BioShock takes everything that makes FPS games fun and refines the genre with perfect execution and some amazing visuals to boot. Gone are the tacked on missions where you have to fly a plane or drive a boat or whatever else some developers will have you doing to break up their boring games and make you feel like you got an extra bonus for giving them your money. BioShock is as pure a shooter as I’ve seen; no boring cut scenes or out of place super-babe characters or second grade scripts here, everything has been written for a discerning and adult audience to enjoy a modern masterpiece of gaming technology. One thing that bothers me about many shooters is their efforts to make thing super-realistic, to the point of decrementing the fun factor by doing things like limiting what you can carry. It’s a game, let’s have some fun and go ahead and carry an arsenal that would make Ted Nugent proud! On top of the many little things that BioShock nails, they really shine in the big category: controls. Movement and aiming is silky smooth and actually a genuine pleasure to experience. Also, the level design here is amazing and the amount of hidden treasures scattered around the map make exploring the world of BioShock as much fun as conquering it. To say that BioShock has great graphics is somewhat of an understatement; they really have to be seen to be believed. Enemies react with intelligence and I was unable to find any bugs in this perfectly polished masterpiece. By borrowing some of the best elements of previous shooters, BioShock is like a ‘best of’ tribute to every shooter from the last decade. If I have any complaint about this game it is that it may be a bit too easy. The games developers have worked to eliminate frustration from being lost or from being unable to conquer any level. This is a minor complaint, there are many challenges in the game and finishing still provides a nice feeling of accomplishment. 5 out of 5 plasmids.
Halo 3 has been one of the most anticipated video games of all time. With all of the rumors, hype and advertising, I was very curious to find out if the game was worth all of the anticipation. The first thing I noticed about Halo 3 was the graphics. The outdoor environments especially have come a long way and do a great job of making the settings more individual and memorable. New enemies and weapons matched with some familiar sights and sounds keep Halo 3 feeling both new and familiar, which proved to be a nice balance. Bungie probably knew better than to tamper with Halo’s fantastic game play so little has changed here. A few buttons have been remapped, but overall, the feel of navigating the Master Chief is nearly the same as it always has been. One new and particularly useless feature is the ability to carry an extra accessory on your person, which can be anything from a bubble shield to an unfolding automated gun turret. Since only one can be carried at a time, the impact on the game is negligible, which makes me wonder why Bungie bothered with so many strange options here when, clearly, they should have spent some extra time working on the sound in the game.

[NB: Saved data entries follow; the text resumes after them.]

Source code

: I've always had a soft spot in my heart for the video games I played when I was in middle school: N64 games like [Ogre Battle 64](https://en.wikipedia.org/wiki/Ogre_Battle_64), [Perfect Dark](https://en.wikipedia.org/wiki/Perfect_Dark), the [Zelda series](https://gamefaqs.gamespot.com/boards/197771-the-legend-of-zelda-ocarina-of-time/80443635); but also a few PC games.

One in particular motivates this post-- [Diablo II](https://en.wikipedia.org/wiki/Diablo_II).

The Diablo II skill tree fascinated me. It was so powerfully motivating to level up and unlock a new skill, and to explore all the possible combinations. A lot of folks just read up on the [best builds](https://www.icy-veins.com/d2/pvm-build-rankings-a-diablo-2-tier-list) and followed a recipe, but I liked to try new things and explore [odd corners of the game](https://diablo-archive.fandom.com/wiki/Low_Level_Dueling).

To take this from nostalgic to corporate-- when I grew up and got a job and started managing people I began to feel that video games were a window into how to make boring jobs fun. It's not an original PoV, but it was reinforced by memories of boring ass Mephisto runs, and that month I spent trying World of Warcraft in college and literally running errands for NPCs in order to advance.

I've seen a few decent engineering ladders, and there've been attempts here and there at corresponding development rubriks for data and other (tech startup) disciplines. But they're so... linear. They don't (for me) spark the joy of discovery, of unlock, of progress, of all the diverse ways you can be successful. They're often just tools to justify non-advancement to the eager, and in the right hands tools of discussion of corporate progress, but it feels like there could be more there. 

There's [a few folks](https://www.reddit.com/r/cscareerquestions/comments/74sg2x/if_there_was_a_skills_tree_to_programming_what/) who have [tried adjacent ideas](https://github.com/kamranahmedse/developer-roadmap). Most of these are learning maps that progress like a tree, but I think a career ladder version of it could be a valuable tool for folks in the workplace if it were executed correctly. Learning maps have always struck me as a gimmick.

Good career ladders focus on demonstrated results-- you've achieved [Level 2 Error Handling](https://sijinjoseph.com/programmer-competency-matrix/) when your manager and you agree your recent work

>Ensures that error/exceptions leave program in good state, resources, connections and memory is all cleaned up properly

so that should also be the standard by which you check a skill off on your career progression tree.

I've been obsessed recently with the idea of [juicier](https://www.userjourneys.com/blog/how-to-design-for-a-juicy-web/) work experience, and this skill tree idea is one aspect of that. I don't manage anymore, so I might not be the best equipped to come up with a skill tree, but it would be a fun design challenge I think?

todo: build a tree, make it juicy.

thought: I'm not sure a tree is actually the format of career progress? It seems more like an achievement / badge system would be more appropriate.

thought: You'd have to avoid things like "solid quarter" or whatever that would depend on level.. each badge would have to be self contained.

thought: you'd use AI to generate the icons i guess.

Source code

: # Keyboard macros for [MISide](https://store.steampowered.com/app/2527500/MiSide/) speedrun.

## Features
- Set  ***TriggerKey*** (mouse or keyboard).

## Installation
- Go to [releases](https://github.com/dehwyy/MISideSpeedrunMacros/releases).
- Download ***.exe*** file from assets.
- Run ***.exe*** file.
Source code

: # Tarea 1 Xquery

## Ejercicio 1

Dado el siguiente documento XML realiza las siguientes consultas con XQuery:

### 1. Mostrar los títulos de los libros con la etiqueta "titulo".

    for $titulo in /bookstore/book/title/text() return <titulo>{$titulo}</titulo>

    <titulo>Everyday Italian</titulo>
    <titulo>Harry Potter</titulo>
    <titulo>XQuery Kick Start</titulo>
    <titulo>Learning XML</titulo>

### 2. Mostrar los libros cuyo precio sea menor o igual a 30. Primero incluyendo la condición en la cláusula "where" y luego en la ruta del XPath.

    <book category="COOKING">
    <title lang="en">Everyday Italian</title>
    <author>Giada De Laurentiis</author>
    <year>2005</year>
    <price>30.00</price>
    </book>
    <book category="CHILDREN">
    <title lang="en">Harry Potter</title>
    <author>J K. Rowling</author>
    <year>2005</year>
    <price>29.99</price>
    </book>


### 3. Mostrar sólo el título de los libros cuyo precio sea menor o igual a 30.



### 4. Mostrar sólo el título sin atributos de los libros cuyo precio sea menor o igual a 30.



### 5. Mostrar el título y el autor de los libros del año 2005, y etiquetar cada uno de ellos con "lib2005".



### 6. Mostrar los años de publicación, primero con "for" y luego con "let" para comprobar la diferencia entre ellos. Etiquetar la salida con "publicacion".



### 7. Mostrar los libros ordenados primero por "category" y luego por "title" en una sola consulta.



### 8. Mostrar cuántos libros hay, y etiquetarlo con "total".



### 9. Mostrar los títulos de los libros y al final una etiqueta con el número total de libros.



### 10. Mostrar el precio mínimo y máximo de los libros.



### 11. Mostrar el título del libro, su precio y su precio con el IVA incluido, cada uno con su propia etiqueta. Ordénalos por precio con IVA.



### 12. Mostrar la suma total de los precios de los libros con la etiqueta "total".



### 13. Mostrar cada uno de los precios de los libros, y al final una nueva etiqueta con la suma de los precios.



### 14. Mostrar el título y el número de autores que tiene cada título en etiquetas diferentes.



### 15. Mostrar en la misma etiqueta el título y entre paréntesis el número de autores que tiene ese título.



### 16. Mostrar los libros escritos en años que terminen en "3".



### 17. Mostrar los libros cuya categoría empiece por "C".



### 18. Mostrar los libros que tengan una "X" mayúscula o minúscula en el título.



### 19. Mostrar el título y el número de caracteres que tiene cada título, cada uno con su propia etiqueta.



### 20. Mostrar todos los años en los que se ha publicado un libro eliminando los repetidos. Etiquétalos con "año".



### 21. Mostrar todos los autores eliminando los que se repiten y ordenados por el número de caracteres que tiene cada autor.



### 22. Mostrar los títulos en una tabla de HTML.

Although the voice acting is on par with the previous games, the weapons sound very weak, which in a shooting game is a huge disappointment. Now these small flaws are only that, small problems in a game that otherwise is another great chapter in one of the greatest video game sagas of all time. The single player campaign is fantastic, with a wide variety of challenges, opponents, vehicles and settings to test the Master Chief to his fullest. Of course Halo wouldn’t be Halo without the online element and Halo 3 shines here as well with the ability to design your own levels and (rumor has it) you’ll be able to complete the campaigns via 4 player online co-op very soon. If you enjoyed the last two, consider this a must-buy title for the fall! 5 out of 5 geeks think Cortana is hot!
Double Fine Productions
As part of my quest to dig up gaming treasures from the past, I am proud to present to my loyal SLUG readers Psychonauts, one of the most enjoyable titles I’ve played on the PS2. At first glance, this appears to be a children’s game, but once I spent a few hours with Psychonauts I realized that the writing and game play here is some of the best I’ve seen in a video game to date. Not only are the interactions between the characters hilarious, but the jokes about adolescence are classic. Psychonauts may not be the most hyped game you play this summer, but if you spend some time with it you’ll find a game with both depth and a great sense of humor. Psychonauts is split between two worlds, the real world and the world within the minds of the characters. As you explore each mind, you add to your repertoire an array of new weapons and tools to help you through your terrifying quest: to get through summer camp and save the world! From the city of Lungfish, where you are a building crushing giant, to the sad mind of a dance queen, each is a unique and memorable gaming experience. So you’re wondering what makes Psychonauts so much fun to play. For starters, once you gain the levitation ability you can have fun just bouncing around to all of the places you were not able to reach the first time through the levels. The controls themselves, without being overly automatic, allow independent character movement and camera control. To make things a little more challenging, several of the special powers require button combinations which require some genuine skills with the controller. Boss battles can be challenging, but this game never really crosses the line into frustrating, which in my opinion is a plus. Sometimes I want to be challenged but still enjoy a game for an hour at a time and not have to replay the same part ten times in a row to get through it. 4.5 out of 5 first kisses.